DIRECTION = Arrange the lines of every entry below as a numbered list, omitting blank lines and leaving out the pictures.
======
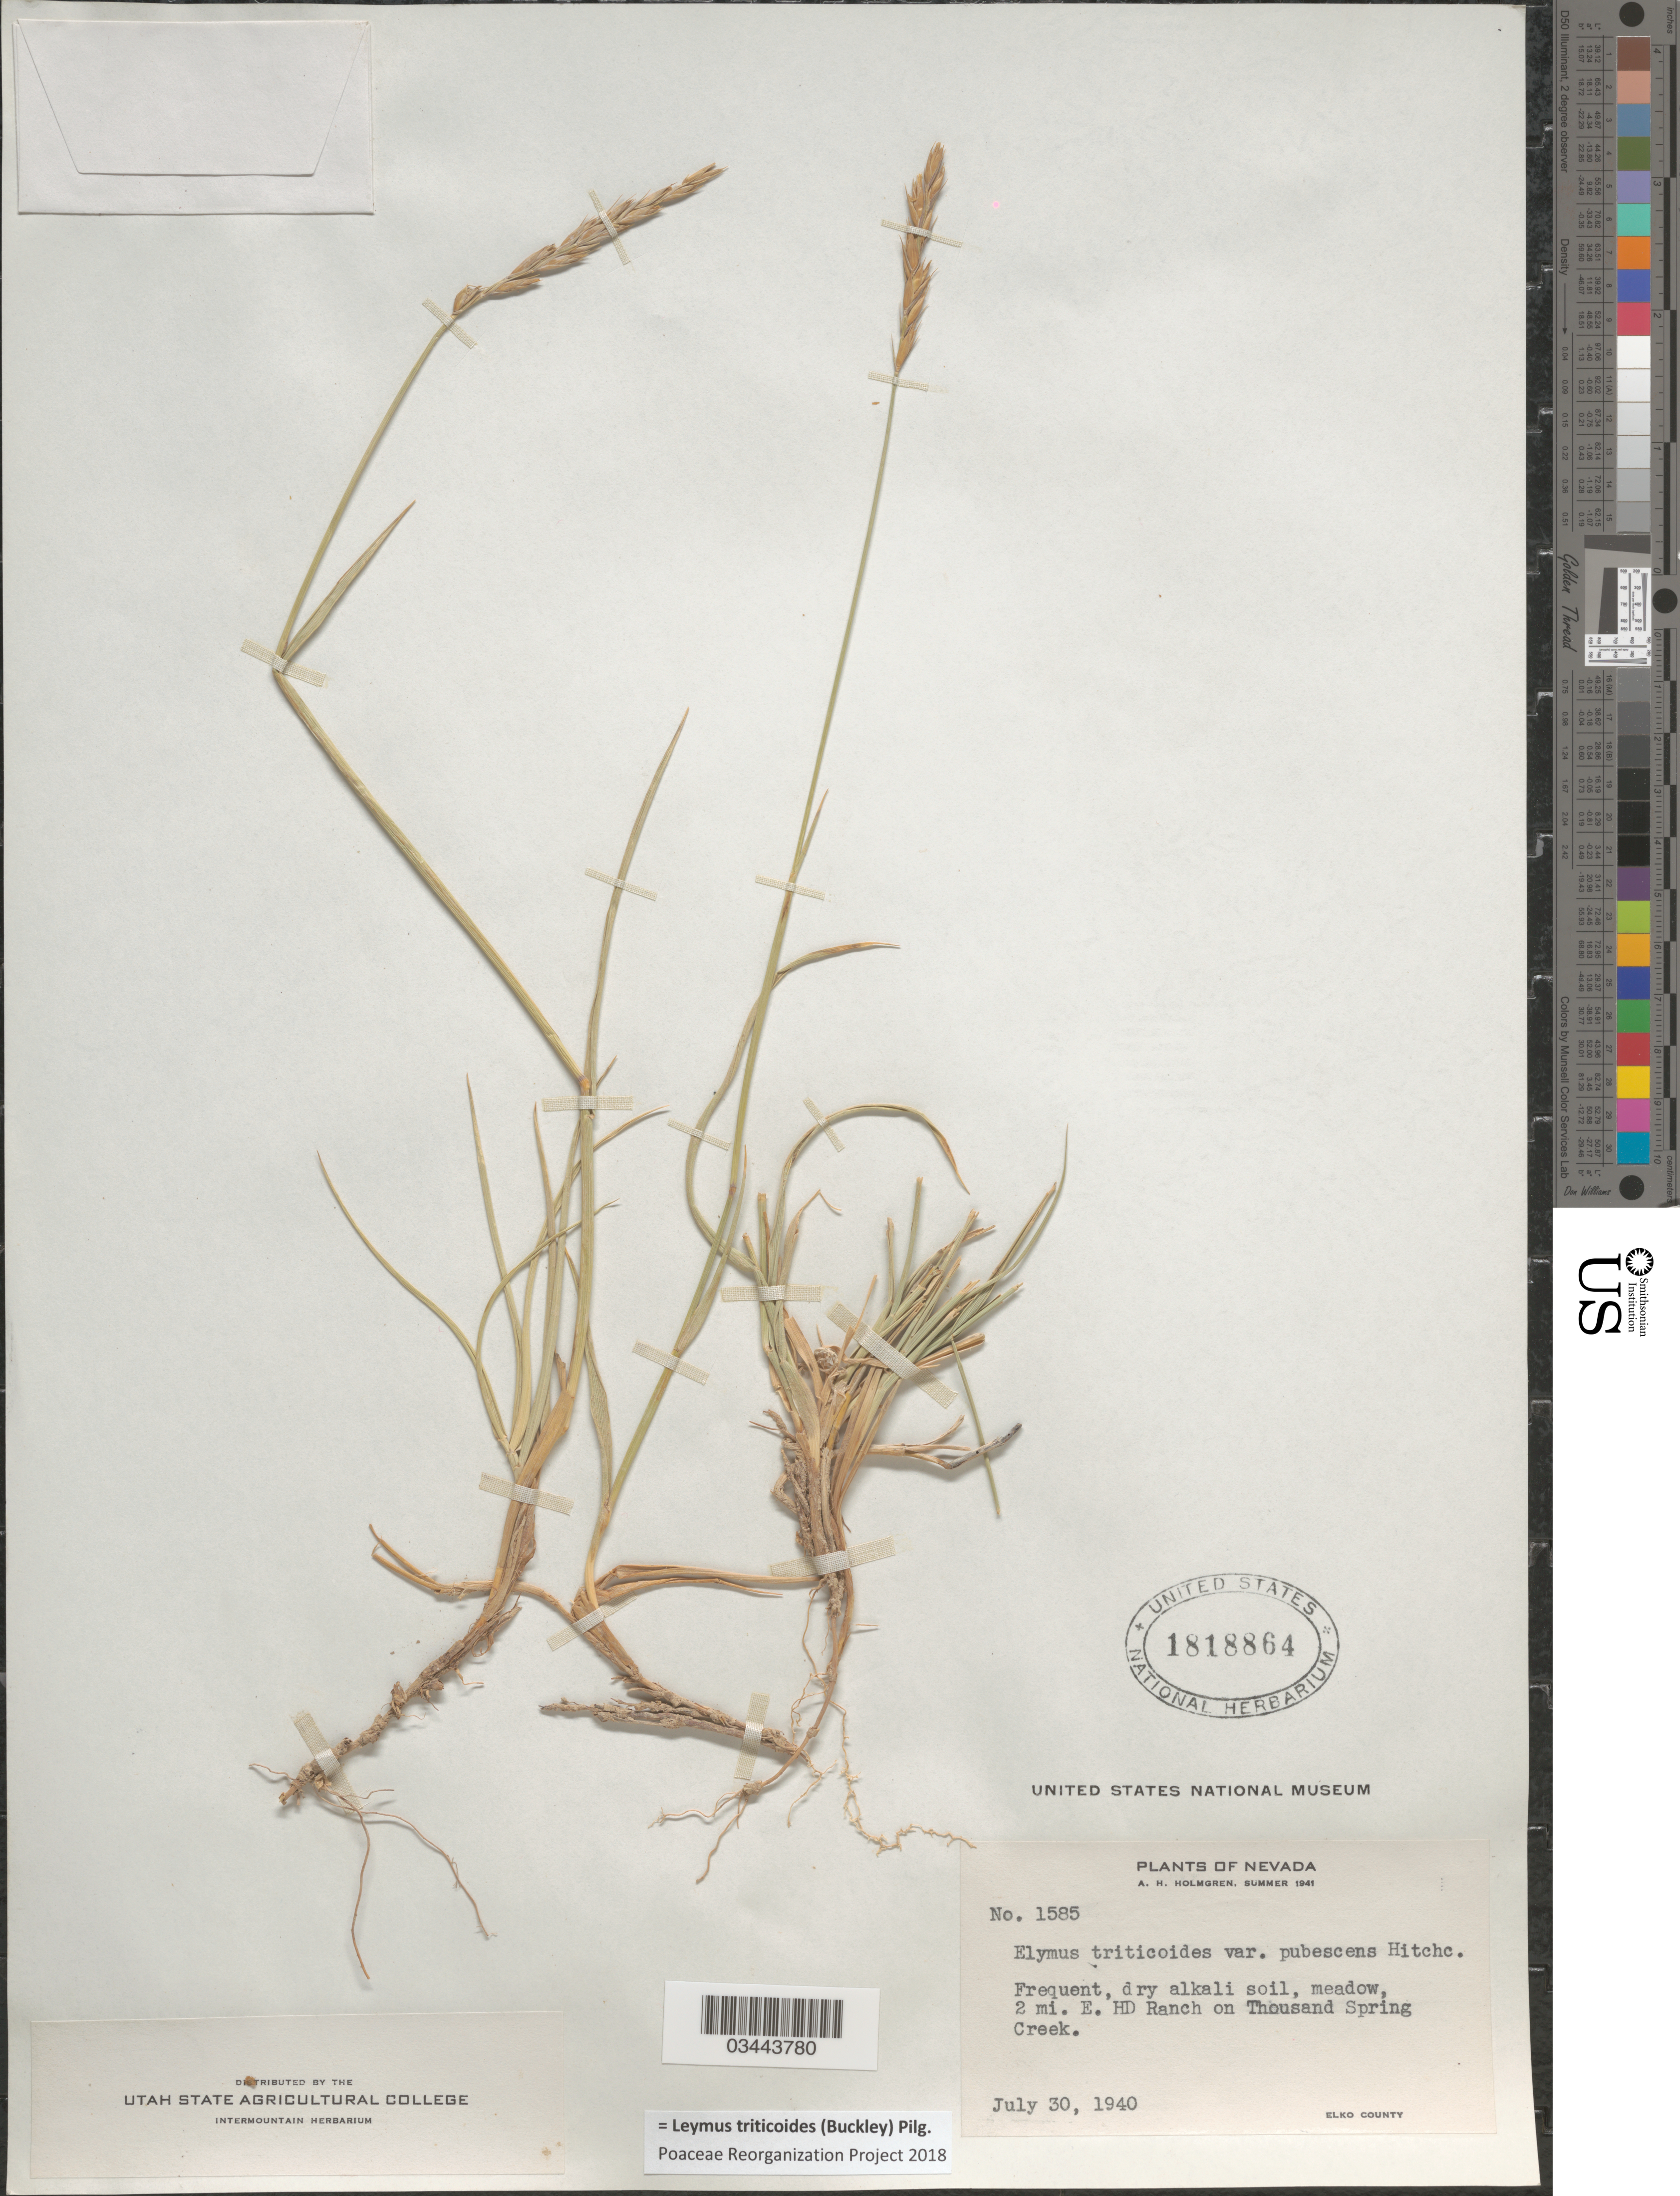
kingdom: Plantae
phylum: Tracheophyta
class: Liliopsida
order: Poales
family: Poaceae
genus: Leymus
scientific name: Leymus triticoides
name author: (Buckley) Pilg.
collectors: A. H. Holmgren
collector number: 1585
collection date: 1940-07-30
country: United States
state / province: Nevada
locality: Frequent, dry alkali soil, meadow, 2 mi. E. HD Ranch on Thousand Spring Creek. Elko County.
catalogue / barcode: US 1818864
======
REPLY =
1. kingdom: Plantae
2. phylum: Tracheophyta
3. class: Liliopsida
4. order: Poales
5. family: Poaceae
6. genus: Leymus
7. scientific name: Leymus triticoides
8. name author: (Buckley) Pilg.
9. collectors: A. H. Holmgren
10. collector number: 1585
11. collection date: 1940-07-30
12. country: United States
13. state / province: Nevada
14. locality: Frequent, dry alkali soil, meadow, 2 mi. E. HD Ranch on Thousand Spring Creek. Elko County.
15. catalogue / barcode: US 1818864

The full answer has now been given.